Este libro es importante –da por supuesto el crítico– porque trata de la guerra. Este es un libro insignificante porque trata de los sentimientos de las mujeres en una sala de estar.

La condena al no-cuarto-propio es también la condena a la pobreza. Por eso “habitación propia” y “dinero” son los dos pilares de la tesis fundamental de este ensayo. De lo que habla, en definitiva, es de carencias innatas a un género. De la imposibilidad de la escritura por una pobreza injustamente intrínseca:

La libertad intelectual depende de las cosas materiales. La poesía depende de la libertad intelectual. Y las mujeres han sido siempre pobres, no solo desde hace doscientos años, sino desde el principio de los tiempos. […] las mujeres no han tenido la menor oportunidad de escribir poesía. Por eso he insistido tanto en el dinero y en el cuarto propio.

Hacia el final de la conferencia ella da algunos consejos a sus oyentes, que son mujeres: que escriban sobre lo que quieran, aunque piensen que es un tema que será tildado de trivial; que sean libres; que viajen y tengan tiempo para el ocio; que tengan dinero… y eso va mucho más allá de la literalidad material:

[…] cuando os pido que ganéis dinero y tengáis una habitación propia, os estoy pidiendo que viváis en presencia de la realidad: una vida –parece– vigorizante, tanto si puede ser comunicada como si no.

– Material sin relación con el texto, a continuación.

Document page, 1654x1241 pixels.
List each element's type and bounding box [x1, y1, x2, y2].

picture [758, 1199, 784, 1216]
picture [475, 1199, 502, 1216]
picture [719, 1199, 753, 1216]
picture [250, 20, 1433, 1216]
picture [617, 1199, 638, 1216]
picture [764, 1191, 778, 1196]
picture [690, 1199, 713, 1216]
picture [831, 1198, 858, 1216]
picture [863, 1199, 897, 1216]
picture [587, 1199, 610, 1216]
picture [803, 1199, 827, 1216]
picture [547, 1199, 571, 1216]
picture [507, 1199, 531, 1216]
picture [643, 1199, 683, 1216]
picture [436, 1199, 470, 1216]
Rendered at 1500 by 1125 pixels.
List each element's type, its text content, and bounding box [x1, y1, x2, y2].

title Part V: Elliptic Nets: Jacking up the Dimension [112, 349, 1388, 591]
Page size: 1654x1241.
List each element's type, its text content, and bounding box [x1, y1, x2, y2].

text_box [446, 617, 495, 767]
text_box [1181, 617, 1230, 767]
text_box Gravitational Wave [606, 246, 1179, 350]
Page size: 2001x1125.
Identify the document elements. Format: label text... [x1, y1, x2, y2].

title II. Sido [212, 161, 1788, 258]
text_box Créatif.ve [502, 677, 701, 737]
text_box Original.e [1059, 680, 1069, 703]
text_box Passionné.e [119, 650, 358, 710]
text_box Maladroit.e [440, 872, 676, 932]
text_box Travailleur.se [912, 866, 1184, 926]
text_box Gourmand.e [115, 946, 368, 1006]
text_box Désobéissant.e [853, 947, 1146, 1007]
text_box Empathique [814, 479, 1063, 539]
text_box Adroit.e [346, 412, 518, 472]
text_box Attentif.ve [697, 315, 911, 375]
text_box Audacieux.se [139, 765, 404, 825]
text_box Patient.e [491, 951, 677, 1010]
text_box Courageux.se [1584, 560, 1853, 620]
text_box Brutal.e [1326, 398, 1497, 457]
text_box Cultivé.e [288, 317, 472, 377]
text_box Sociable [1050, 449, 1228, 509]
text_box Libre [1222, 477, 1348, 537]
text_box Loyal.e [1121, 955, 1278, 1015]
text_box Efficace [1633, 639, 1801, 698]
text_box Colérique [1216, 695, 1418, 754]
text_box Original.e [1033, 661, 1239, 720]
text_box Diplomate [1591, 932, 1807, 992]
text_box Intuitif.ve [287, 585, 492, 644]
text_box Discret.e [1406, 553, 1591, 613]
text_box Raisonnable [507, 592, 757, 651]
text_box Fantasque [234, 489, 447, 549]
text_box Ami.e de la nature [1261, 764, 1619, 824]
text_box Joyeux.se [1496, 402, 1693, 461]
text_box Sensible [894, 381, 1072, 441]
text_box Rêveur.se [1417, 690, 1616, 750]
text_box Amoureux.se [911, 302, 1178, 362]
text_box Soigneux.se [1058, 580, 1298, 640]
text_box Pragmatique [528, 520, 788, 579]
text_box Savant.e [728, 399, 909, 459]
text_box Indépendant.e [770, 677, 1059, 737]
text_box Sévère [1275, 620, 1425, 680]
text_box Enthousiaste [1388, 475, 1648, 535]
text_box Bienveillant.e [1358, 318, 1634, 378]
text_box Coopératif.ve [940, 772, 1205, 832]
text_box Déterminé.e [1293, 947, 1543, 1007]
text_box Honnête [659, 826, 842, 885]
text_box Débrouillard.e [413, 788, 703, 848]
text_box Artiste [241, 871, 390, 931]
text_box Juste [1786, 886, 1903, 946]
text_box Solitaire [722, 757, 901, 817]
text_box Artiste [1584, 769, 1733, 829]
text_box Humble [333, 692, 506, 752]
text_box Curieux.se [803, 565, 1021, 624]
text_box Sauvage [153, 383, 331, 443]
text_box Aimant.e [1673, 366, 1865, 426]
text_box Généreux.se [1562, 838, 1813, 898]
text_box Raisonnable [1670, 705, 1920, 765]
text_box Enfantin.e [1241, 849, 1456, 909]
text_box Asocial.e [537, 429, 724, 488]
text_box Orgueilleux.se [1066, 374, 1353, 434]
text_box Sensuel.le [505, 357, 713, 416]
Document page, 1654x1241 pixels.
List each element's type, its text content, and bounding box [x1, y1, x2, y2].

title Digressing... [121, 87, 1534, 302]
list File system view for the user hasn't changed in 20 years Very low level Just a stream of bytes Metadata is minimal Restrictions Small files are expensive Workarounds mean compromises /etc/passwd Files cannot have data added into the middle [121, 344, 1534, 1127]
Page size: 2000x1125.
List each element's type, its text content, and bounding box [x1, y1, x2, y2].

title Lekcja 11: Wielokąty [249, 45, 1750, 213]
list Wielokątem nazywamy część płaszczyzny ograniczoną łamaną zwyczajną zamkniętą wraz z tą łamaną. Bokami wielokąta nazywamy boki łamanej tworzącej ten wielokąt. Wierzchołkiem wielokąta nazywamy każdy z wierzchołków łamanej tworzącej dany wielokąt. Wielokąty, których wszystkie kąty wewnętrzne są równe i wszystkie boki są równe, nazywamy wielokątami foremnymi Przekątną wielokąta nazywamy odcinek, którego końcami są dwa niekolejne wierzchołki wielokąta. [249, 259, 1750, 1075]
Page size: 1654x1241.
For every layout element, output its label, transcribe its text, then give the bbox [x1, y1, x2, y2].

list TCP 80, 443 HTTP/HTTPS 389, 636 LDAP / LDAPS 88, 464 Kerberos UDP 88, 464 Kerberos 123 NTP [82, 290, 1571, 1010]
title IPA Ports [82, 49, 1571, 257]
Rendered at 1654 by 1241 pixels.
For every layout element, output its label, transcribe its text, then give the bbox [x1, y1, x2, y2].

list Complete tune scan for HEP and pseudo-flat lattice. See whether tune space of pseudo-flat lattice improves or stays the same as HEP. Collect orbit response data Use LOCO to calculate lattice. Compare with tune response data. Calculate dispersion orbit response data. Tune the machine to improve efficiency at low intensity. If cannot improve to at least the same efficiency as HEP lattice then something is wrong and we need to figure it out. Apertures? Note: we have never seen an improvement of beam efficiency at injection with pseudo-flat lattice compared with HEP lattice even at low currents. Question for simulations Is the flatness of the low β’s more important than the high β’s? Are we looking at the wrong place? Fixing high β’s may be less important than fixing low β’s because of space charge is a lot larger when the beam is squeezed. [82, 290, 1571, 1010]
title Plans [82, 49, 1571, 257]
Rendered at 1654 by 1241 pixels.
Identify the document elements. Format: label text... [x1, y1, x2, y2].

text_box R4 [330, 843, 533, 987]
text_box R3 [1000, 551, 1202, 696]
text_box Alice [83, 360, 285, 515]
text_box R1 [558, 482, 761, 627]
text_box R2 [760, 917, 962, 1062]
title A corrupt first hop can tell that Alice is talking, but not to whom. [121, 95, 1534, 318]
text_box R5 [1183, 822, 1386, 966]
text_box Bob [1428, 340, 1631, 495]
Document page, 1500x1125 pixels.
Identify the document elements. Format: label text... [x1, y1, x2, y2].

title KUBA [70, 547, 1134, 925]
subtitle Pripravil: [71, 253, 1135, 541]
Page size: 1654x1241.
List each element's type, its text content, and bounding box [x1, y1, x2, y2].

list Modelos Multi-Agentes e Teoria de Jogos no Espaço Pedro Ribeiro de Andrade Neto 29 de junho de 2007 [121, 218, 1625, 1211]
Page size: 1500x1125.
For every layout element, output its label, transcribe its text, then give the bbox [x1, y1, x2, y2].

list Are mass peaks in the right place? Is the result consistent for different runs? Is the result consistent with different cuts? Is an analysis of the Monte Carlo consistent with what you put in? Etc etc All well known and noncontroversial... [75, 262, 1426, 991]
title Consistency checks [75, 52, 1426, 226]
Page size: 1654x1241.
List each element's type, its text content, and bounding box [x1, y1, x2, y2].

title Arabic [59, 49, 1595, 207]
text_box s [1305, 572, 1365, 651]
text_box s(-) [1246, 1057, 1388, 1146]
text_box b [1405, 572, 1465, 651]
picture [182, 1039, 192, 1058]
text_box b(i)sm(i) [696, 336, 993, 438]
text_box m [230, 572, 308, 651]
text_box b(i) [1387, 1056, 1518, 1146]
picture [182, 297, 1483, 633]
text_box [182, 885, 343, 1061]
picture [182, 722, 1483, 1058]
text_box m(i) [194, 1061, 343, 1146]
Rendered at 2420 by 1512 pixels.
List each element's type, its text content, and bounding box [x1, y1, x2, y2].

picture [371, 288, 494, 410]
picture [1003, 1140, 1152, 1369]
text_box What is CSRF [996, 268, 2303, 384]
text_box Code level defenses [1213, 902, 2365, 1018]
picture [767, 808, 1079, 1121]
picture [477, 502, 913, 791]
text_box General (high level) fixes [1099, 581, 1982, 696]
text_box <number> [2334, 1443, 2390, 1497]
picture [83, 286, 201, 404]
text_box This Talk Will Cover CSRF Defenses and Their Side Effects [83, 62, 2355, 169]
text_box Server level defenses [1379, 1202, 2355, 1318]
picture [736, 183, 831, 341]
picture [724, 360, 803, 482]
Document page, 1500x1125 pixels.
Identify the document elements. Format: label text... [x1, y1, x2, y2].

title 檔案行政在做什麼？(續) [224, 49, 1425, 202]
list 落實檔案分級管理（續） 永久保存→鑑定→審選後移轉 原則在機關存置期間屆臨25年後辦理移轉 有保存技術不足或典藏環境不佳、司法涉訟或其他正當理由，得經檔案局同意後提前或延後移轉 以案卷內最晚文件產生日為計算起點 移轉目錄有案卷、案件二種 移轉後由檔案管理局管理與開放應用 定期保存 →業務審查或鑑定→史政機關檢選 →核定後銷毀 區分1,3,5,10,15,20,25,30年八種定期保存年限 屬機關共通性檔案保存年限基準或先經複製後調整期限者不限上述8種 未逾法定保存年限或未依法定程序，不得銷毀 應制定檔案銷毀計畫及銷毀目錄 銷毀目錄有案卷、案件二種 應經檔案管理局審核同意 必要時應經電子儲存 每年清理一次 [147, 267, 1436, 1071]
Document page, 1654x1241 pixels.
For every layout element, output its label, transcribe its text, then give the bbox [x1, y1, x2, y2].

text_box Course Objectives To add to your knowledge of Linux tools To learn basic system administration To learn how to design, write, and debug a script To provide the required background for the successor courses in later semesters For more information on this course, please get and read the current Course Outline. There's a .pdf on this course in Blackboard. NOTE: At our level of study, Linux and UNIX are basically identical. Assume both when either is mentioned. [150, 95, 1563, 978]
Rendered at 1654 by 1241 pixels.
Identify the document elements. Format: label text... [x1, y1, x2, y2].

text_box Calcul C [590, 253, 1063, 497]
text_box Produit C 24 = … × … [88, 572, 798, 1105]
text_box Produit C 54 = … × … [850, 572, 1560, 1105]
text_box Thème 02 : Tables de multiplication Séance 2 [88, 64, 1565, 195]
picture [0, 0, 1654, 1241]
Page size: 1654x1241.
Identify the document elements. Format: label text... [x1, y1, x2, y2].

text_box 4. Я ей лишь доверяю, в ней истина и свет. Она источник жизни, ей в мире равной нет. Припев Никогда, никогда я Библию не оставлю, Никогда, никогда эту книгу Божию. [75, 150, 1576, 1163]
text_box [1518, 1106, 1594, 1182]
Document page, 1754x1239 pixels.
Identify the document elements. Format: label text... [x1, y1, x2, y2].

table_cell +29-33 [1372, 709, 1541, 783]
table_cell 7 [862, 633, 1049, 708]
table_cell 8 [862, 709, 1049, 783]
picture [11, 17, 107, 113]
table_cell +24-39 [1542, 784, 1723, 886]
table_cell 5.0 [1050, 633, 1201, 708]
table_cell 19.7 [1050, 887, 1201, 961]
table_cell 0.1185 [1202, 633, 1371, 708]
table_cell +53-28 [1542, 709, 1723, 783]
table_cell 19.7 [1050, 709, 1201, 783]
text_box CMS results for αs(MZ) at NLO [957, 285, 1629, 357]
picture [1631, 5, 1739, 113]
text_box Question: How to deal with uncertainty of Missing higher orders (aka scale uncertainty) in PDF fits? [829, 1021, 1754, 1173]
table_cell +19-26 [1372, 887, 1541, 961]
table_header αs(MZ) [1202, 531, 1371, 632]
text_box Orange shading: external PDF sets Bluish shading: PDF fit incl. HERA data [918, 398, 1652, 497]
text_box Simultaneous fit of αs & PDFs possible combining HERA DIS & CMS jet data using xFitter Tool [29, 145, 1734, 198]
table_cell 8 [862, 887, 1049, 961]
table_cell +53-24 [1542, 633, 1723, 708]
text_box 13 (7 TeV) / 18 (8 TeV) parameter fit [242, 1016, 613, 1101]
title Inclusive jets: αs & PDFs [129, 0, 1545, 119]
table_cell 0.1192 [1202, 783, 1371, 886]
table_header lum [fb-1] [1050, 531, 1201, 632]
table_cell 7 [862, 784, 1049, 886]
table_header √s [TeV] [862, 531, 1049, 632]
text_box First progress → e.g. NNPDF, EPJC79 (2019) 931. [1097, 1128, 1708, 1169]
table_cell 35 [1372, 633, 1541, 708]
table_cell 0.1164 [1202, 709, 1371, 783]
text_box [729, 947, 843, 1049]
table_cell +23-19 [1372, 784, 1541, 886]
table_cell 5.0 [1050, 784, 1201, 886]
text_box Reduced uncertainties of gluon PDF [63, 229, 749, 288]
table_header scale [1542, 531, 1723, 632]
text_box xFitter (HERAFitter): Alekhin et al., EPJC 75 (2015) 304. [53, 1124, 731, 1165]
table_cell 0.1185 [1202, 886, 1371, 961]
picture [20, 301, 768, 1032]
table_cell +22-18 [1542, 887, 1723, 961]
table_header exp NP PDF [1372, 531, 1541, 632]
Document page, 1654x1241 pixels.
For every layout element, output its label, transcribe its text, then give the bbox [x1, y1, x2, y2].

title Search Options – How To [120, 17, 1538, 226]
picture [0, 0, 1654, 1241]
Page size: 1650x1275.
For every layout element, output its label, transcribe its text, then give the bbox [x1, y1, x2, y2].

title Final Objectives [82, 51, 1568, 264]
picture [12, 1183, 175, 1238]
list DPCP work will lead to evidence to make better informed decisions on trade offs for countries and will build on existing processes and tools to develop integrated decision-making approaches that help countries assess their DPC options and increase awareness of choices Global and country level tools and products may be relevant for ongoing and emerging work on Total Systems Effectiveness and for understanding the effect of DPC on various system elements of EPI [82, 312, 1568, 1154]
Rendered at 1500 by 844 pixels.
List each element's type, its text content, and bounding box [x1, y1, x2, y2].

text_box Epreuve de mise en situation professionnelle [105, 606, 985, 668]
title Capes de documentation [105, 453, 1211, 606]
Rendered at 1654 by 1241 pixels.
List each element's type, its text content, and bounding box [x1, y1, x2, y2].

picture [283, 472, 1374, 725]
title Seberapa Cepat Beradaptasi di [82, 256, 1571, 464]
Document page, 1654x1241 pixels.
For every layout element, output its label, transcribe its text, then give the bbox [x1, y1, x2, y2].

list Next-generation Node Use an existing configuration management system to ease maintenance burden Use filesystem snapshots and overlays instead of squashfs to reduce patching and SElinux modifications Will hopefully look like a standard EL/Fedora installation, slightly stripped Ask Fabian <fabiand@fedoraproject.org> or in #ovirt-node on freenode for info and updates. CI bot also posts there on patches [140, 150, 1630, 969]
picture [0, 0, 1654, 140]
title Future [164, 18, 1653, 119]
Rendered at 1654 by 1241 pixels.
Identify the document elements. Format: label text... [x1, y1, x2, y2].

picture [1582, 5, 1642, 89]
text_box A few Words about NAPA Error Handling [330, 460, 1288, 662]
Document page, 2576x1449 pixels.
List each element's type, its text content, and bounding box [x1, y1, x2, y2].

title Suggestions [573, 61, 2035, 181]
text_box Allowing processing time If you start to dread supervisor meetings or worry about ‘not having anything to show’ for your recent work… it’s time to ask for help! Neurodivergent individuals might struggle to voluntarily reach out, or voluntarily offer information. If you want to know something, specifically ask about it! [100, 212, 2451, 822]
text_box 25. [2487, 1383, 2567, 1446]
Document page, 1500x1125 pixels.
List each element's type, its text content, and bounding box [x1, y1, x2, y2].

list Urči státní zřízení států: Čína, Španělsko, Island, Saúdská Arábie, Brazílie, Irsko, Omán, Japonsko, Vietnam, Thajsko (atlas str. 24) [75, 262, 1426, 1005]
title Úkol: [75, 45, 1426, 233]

Una habitación propia es considerado un libro feminista, y en cierto sentido lo es, sin lugar a dudas. Porque sus ideas son absolutamente feministas en el sentido más puro del término, y considerando que fue escrito a principios del siglo XX. Y sin embargo, también está bien pensarlo por fuera del feminismo, como si no hiciera falta esa etiqueta, como si ya hubiéramos superado algunos obstáculos. En ese sentido, me regocijo en una de las últimas frases del libro:

Las mujeres… ¿pero no estáis más que hartas de la palabra? Yo os puedo asegurar que lo estoy.

Si no hiciera falta repetirla tantas veces… Como si la habitación ya fuera absoluta e incuestionablemente propia.